* **Problem**: Of all the entries below, retype only the lines from the one with "Document page, 2001x1125 pixels." through the one with "List each element's", exactly as they appear.

* **Data for review**:
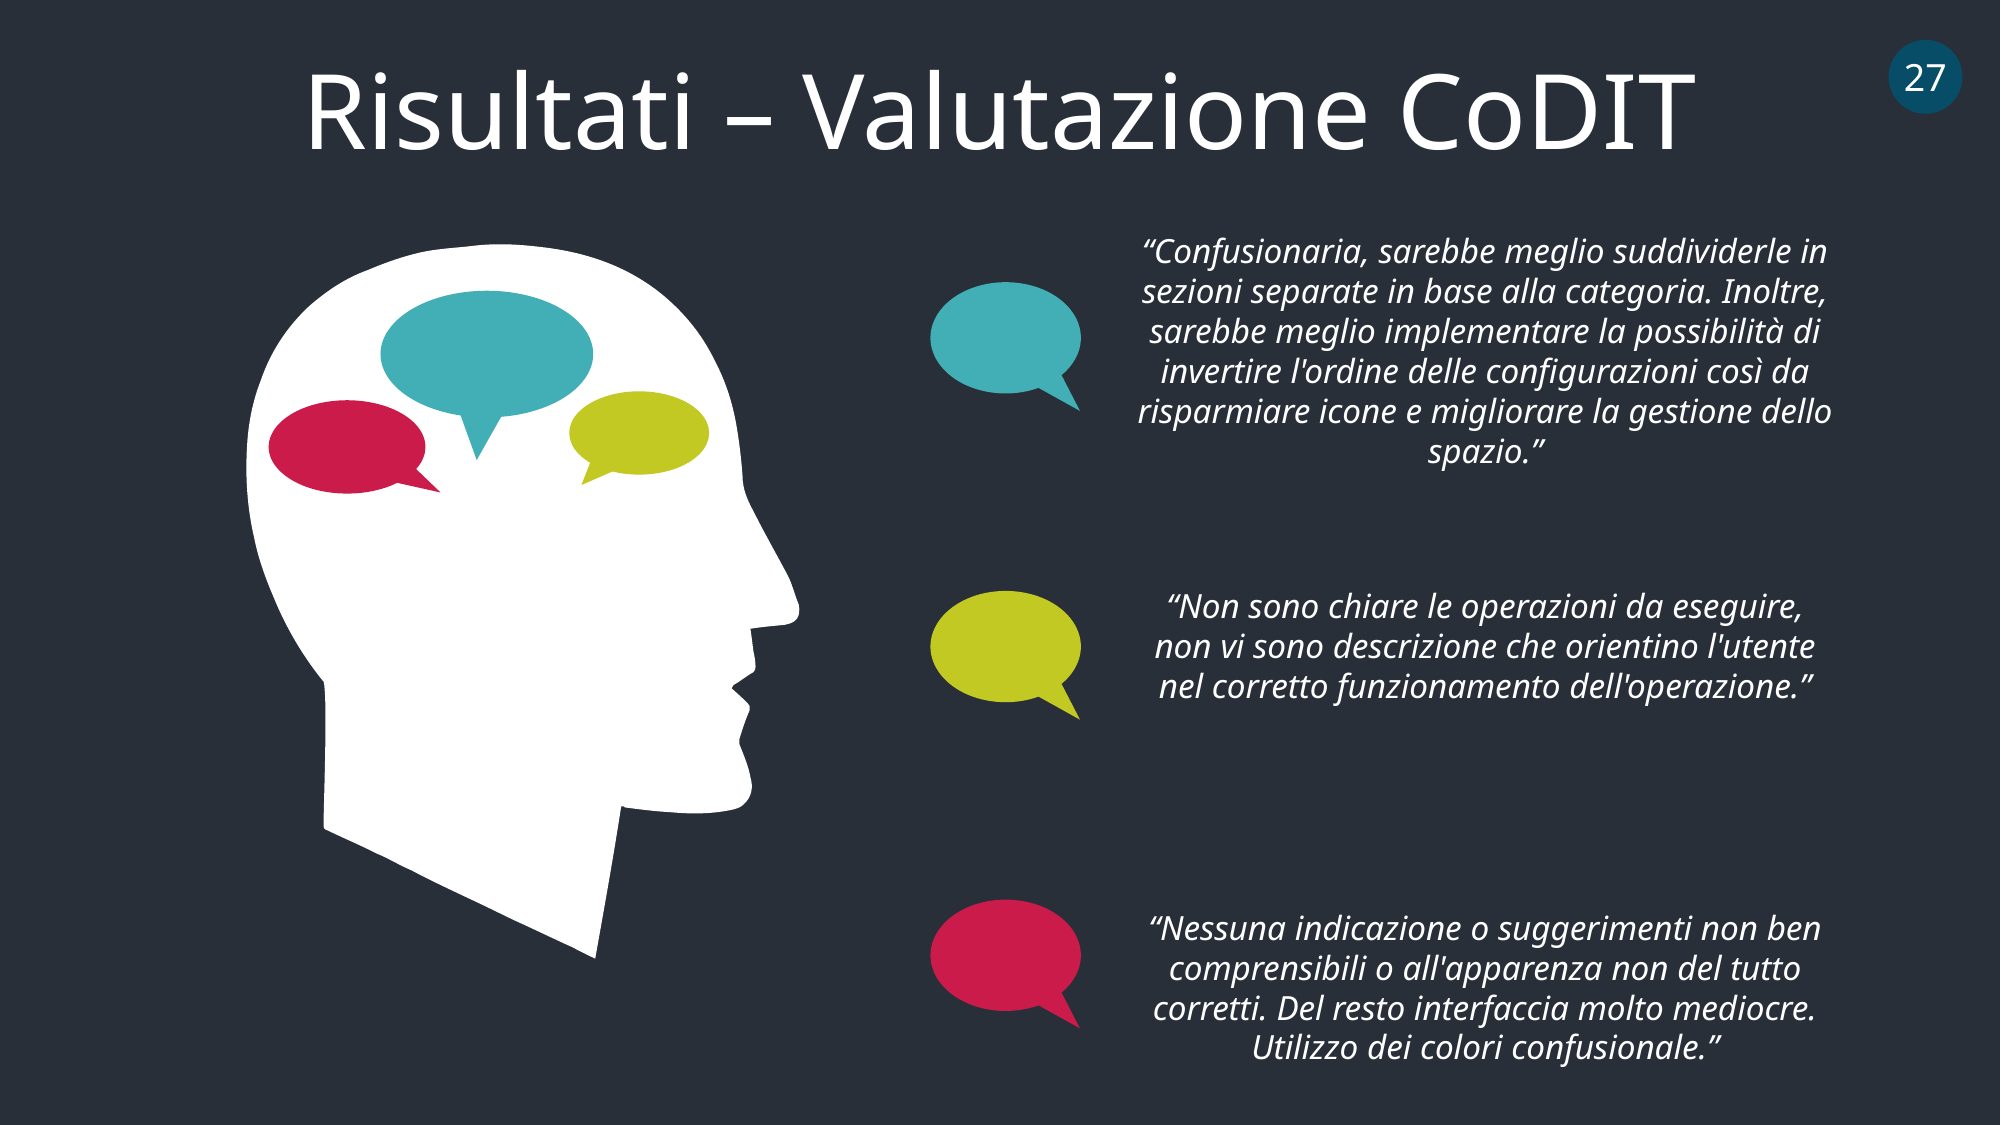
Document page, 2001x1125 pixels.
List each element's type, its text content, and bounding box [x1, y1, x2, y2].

---

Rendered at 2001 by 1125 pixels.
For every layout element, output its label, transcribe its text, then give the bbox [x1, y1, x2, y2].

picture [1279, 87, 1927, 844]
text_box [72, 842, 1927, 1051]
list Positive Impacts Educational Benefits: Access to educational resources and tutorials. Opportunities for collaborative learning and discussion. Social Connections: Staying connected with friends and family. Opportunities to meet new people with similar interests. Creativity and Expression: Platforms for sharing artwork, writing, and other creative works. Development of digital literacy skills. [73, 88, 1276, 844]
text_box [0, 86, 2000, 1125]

==

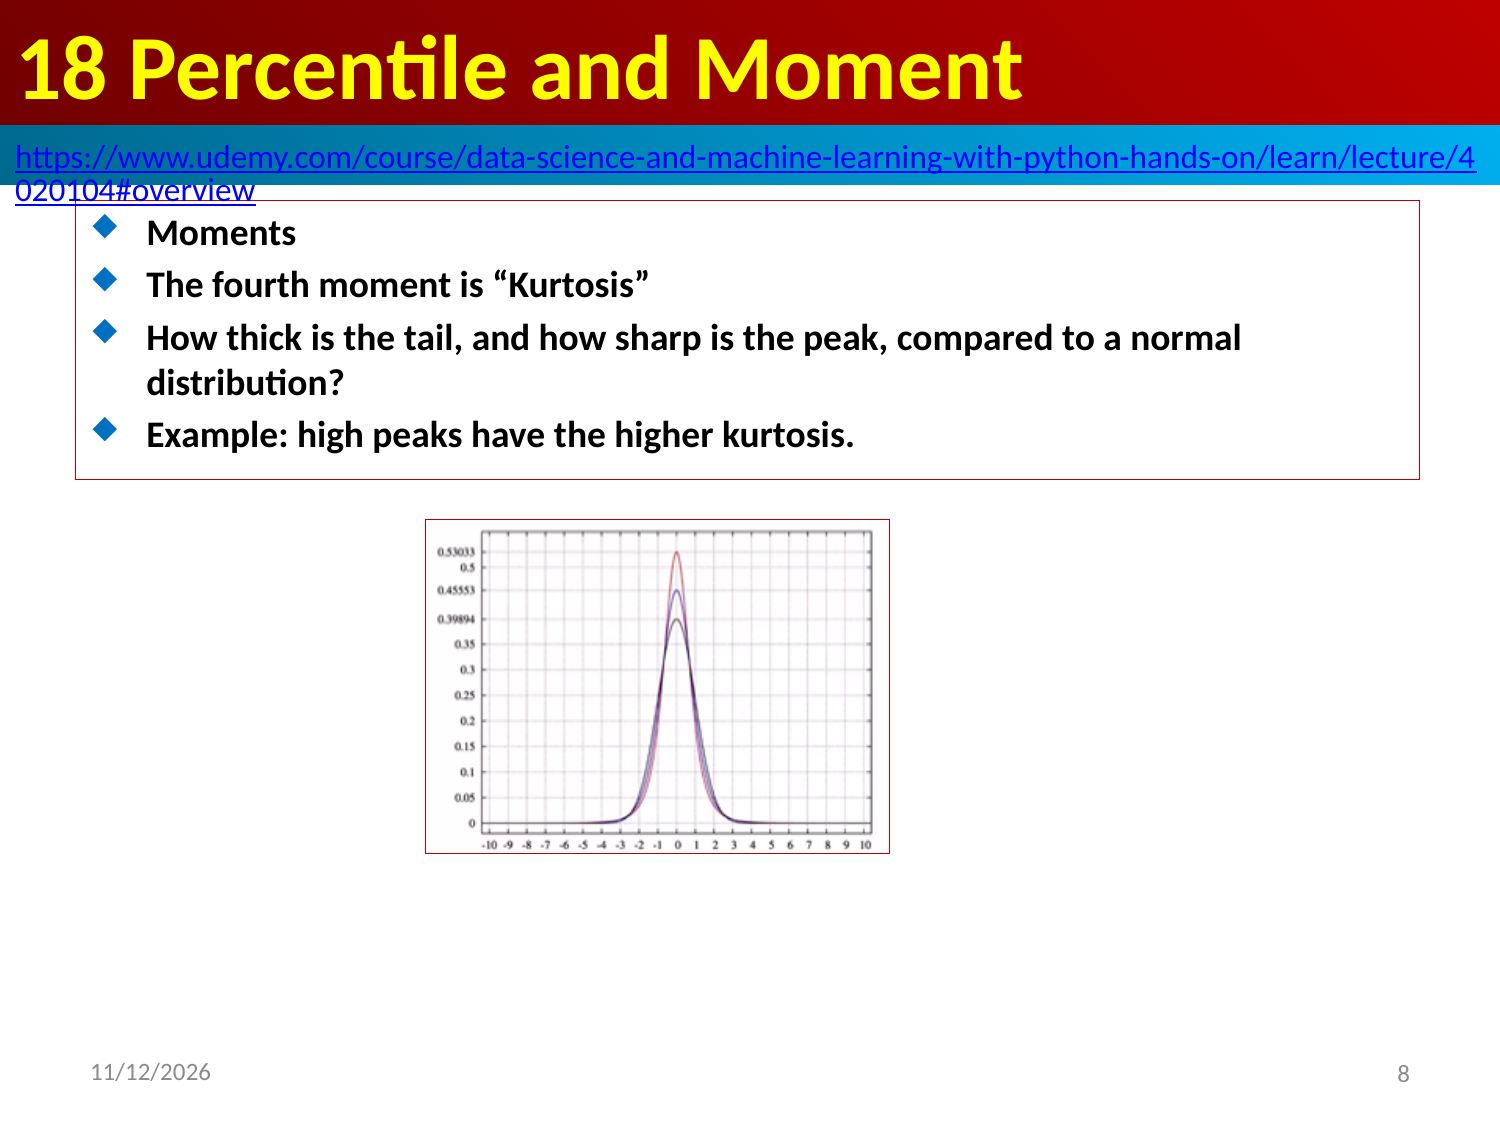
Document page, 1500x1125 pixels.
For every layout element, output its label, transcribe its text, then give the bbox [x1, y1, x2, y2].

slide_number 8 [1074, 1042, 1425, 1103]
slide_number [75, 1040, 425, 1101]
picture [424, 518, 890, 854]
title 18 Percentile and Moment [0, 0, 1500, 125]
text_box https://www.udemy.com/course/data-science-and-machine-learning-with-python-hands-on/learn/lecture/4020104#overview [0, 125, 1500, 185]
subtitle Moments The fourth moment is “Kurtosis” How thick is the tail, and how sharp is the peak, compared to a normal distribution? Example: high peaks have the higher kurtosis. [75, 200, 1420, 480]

* **Exercise answer**:
Document page, 2001x1125 pixels.
List each element's type, its text content, and bounding box [x1, y1, x2, y2].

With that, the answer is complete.